Exercise requirements ▸ In the records below, swap "collector number" for "field number" and reproduce the lines with no other changes. Omit the pictures.

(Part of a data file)
* * *

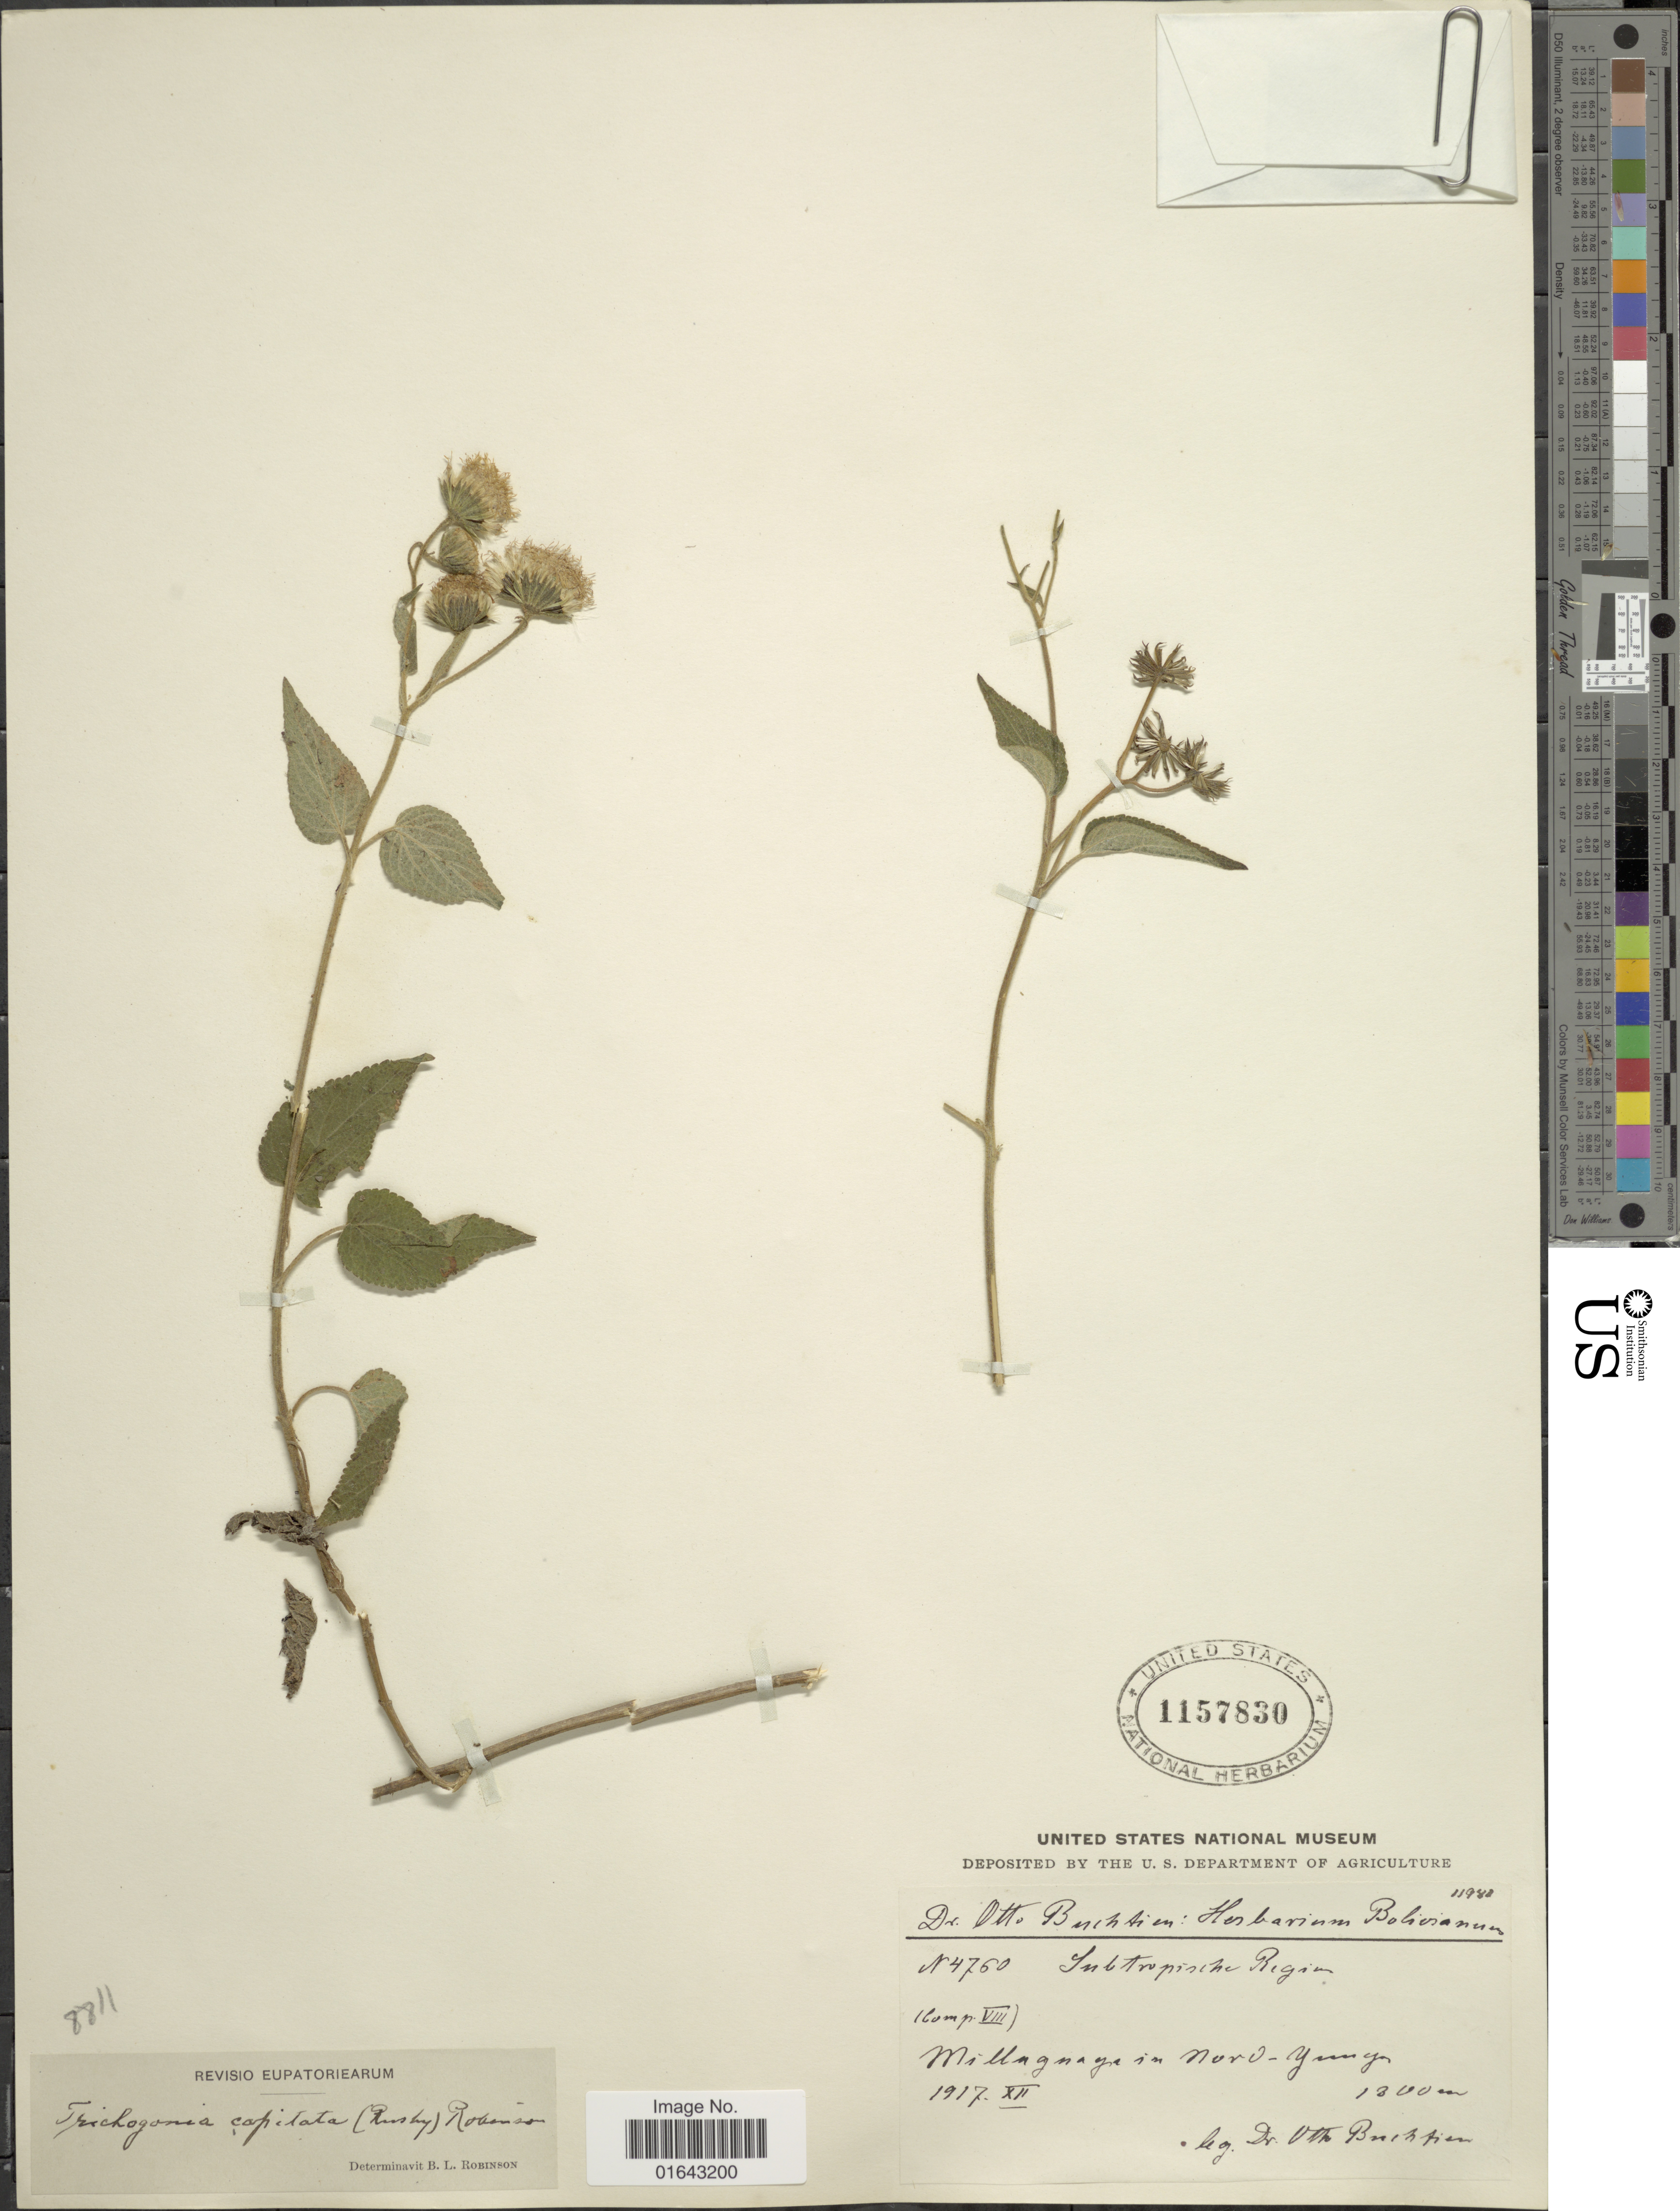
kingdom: Plantae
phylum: Tracheophyta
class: Magnoliopsida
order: Asterales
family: Asteraceae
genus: Trichogonia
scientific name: Trichogonia capitata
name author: (Rusby) B.L. Rob.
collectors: O. Buchtien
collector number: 4760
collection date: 1917-12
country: Bolivia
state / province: La Paz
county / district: Nor Yungas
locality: Subtropical Region, Milluguaya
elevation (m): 1300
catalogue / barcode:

* * *

Final answer ▸
kingdom: Plantae
phylum: Tracheophyta
class: Magnoliopsida
order: Asterales
family: Asteraceae
genus: Trichogonia
scientific name: Trichogonia capitata
name author: (Rusby) B.L. Rob.
collectors: O. Buchtien
field number: 4760
collection date: 1917-12
country: Bolivia
state / province: La Paz
county / district: Nor Yungas
locality: Subtropical Region, Milluguaya
elevation (m): 1300
catalogue / barcode:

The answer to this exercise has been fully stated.